Section: New Results

Compact Routing

Compact routing with forbidden-set in planar graphs

Participant : Cyril Gavoille.

In [20] , we consider fully dynamic $(1+\epsilon )$ distance oracles and $(1+\epsilon )$ forbidden-set labeling schemes for planar graphs. For a given $n$-vertex planar graph $G$ with edge weights drawn from $[1,M]$ and parameter $\epsilon >0$, our forbidden-set labeling scheme uses labels of length $\lambda =O({\epsilon }^{-1}{log}^{2}nlog\left(nM\right)·maxlogn)$. Given the labels of two vertices $s$ and $t$ and of a set $F$ of faulty vertices/edges, our scheme approximates the distance between $s$ and $t$ in $G\setminus F$ with stretch $(1+\epsilon )$, in $O\left(\right|F{|}^2\lambda )$ time.
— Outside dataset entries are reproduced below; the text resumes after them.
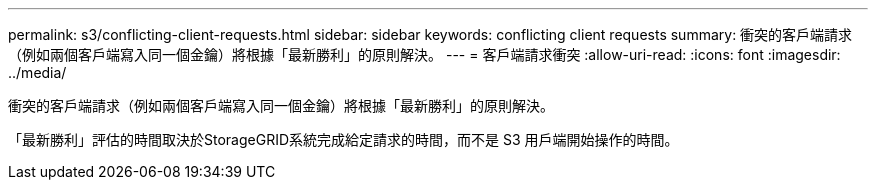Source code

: ---
permalink: s3/conflicting-client-requests.html 
sidebar: sidebar 
keywords: conflicting client requests 
summary: 衝突的客戶端請求（例如兩個客戶端寫入同一個金鑰）將根據「最新勝利」的原則解決。 
---
= 客戶端請求衝突
:allow-uri-read: 
:icons: font
:imagesdir: ../media/


[role="lead"]
衝突的客戶端請求（例如兩個客戶端寫入同一個金鑰）將根據「最新勝利」的原則解決。

「最新勝利」評估的時間取決於StorageGRID系統完成給定請求的時間，而不是 S3 用戶端開始操作的時間。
We then present a general method to transform $(1+\epsilon )$ forbidden-set labeling schemas into a fully dynamic $(1+\epsilon )$ distance oracle. Our fully dynamic $(1+\epsilon )$ distance oracle is of size $O(nlogn·maxlogn)$ and has $\tilde{O}\left(n^{1/2}\right)$ query and update time, both the query and the update time are worst case. This improves on the best previously known $(1+\epsilon )$ dynamic distance oracle for planar graphs, which has worst case query time $\tilde{O}\left(n^{2/3}\right)$ and amortized update time of $\tilde{O}\left(n^{2/3}\right)$.

Our $(1+\epsilon )$ forbidden-set labeling scheme can also be extended into a forbidden-set labeled routing scheme with stretch $(1+\epsilon )$.

Planar Spanner of geometric graphs

Participants : Nicolas Bonichon, Cyril Gavoille, Nicolas Hanusse.

In [26] , we determine the stretch factor of $L_1$-Delaunay and $L_{\infty }$-Delaunay triangulations, and we show that this stretch is $\sqrt{4+2\sqrt{2}}\approx 2.61$. Between any two points $x,y$ of such triangulations, we construct a path whose length is no more than $\sqrt{4+2\sqrt{2}}$ times the Euclidean distance between $x$ and $y$, and this bound is best possible. This definitively improves the 25-year old bound of $\sqrt{10}$ by Chew (SoCG '86).

To the best of our knowledge, this is the first time the stretch factor of the well-studied $L_p$-Delaunay triangulations, for any real $p\ge 1$, is determined exactly.